Streit um Justiz-Leaks

ÖVP: „NEOS entwickeln sich zur Spitzelpartei“

Politik
04.06.2021 10:25

Der ÖVP-Fraktionsführer im Ibiza-U-Aussschuss, Andreas Hanger, hat am Freitagvormittag „nachweisliche Chat-Leaks durch die Opposition“ beklagt. Der Rechtsstaat werde „mit Füßen getreten“, erklärte er und warf den NEOS vor, sich „zur Spitzelpartei“ zu entwickeln. „Die NEOS brechen Gesetze, um Chats zu leaken“, empörte sich Hanger. Die Chatprotokolle lehne er inhaltlich ab, Konsequenzen für Justiz-Sektionschef Christian Pilnacek forderte er aber nicht.

Das Leaken sei „unmöglich“, empörte sich Hanger. Er frage sich, was der nächste Schritt sei. „Ruft man dann auf zur Anarchie?“ Es gehe hier auch um Persönlichkeitsrechte. Man habe die Sache der Parlamentsdirektion zur Kenntnis gebracht. Die NEOS hätten in Presseaussendungen zwar „so getan, als hätten sie aus den Medien davon erfahren“, meinte Hanger, nach seinen Recherchen wurden die Unterlagen aber von den NEOS weitergegeben, wie etwa auch deren Beschriftung zeige.

Inhaltlich kann Hanger mit Pilnaceks Nachrichten an den ehemaligen Justizminister Wolfgang Brandstetter (ÖVP) „nichts anfangen“, wie er auf Nachfrage betont: Er lehne diese Chats ab, „zu hundert Prozent“, versicherte Hanger. „Die sind nicht in Ordnung.“ Er merkte aber auch an, dass es sich um eine „persönliche Kommunikation“ handle. Er frage sich, warum die Chats überhaupt im U-Ausschuss gelandet seien, da er keinen Zusammenhang mit dem Untersuchungsgegenstand erkennen könne.

NEOS: „Im Interesse der Republik notwendig“
Bereits am Donnerstag hatten die NEOS die Veröffentlichung der als vertraulich klassifizierten Chatprotokolle des suspendierten Justiz-Sektionschefs Pilnacek verteidigt. Das sei „im Interesse der Republik notwendig gewesen, um die Integrität der Justiz und des Verfassungsgerichtshofes sicherzustellen“, so Generalsekretär Nick Donig. Die veröffentlichten Chats hätten ohnehin niemals als „vertraulich“ gelten dürfen, argumentierte er.

Dass die Volkspartei versuche, aus der Veröffentlichung einen Skandal zu konstruieren, sei das Bemühen, „mit allen Mitteln vom tatsächlichen Skandal abzulenken“, erklärte Donig. Vielmehr sollte die ÖVP Aufklärung von Pilnacek und dessen Chatpartner, Ex-Justizminister Brandstetter, der am Donnerstag von sich aus seinen freiwilligen Rücktritt als Höchstrichter bekannt gegeben hat, verlangen.

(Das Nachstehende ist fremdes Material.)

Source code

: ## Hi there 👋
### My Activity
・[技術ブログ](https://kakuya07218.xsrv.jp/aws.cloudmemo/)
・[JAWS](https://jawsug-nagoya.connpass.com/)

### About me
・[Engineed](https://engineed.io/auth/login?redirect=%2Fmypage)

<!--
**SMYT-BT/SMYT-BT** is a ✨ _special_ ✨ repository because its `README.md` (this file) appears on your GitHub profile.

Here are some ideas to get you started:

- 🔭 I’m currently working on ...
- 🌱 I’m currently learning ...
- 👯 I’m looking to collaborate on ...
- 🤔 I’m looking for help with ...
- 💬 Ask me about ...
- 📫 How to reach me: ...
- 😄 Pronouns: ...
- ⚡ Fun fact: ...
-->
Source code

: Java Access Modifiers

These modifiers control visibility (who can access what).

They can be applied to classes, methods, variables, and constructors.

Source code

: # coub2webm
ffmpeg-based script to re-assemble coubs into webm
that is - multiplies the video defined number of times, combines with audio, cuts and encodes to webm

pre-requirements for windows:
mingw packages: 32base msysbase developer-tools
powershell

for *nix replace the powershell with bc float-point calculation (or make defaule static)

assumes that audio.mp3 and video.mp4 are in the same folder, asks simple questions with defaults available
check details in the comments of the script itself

Der ehemalige Justizminister Wolfgang Brandstetter und Justiz-Sektionschef Christian Pilnacek (Bild: APA/Herbert Neubauer)
Der ehemalige Justizminister Wolfgang Brandstetter und Justiz-Sektionschef Christian Pilnacek

Nachrichten auf Pilnaceks Handy gefunden
Die Chatprotokolle hatten am Dienstag den Weg an die Öffentlichkeit gefunden. Darin bezeichnet Pilnacek, gegen den wegen des Verdachts des Amtsmissbrauchs ermittelt wird, unter anderem die Wirtschafts- und Korruptionsstaatsanwaltschaft als „missraten“ und kritisiert den Verfassungsgerichtshof für dessen Entscheidungen zur Sterbehilfe und zum Kopftuchverbot an Volksschulen. Die Nachrichten stammen aus dem beschlagnahmten Handy des suspendierten Sektionschefs und wurden an den U-Ausschuss geliefert.

Donig rechtfertigt die Veröffentlichung der vertraulichen Protokolle damit, dass die Öffentlichkeit ein Recht darauf habe, zu erfahren, wenn einer der höchsten Beamten in der Justiz einem Verfassungsrichter schreibt: „Einem vom VfGH fehlgeleiteten Rechtsstaat kann man nicht mehr dienen.“ Denn diese Nachrichten belegten, dass „ein ÖVP-naher Spitzenbeamter der Justiz die Erkenntnisse des VfGH nicht respektiert und die verfassungsmäßigen Institutionen der Republik und den Rechtsstaat als solchen infrage stellt“. Das sei eine „ernst zu nehmende Gefahr“, so Donig, der abermals Justizministerin Alma Zadic (Grüne) in die Pflicht nahm.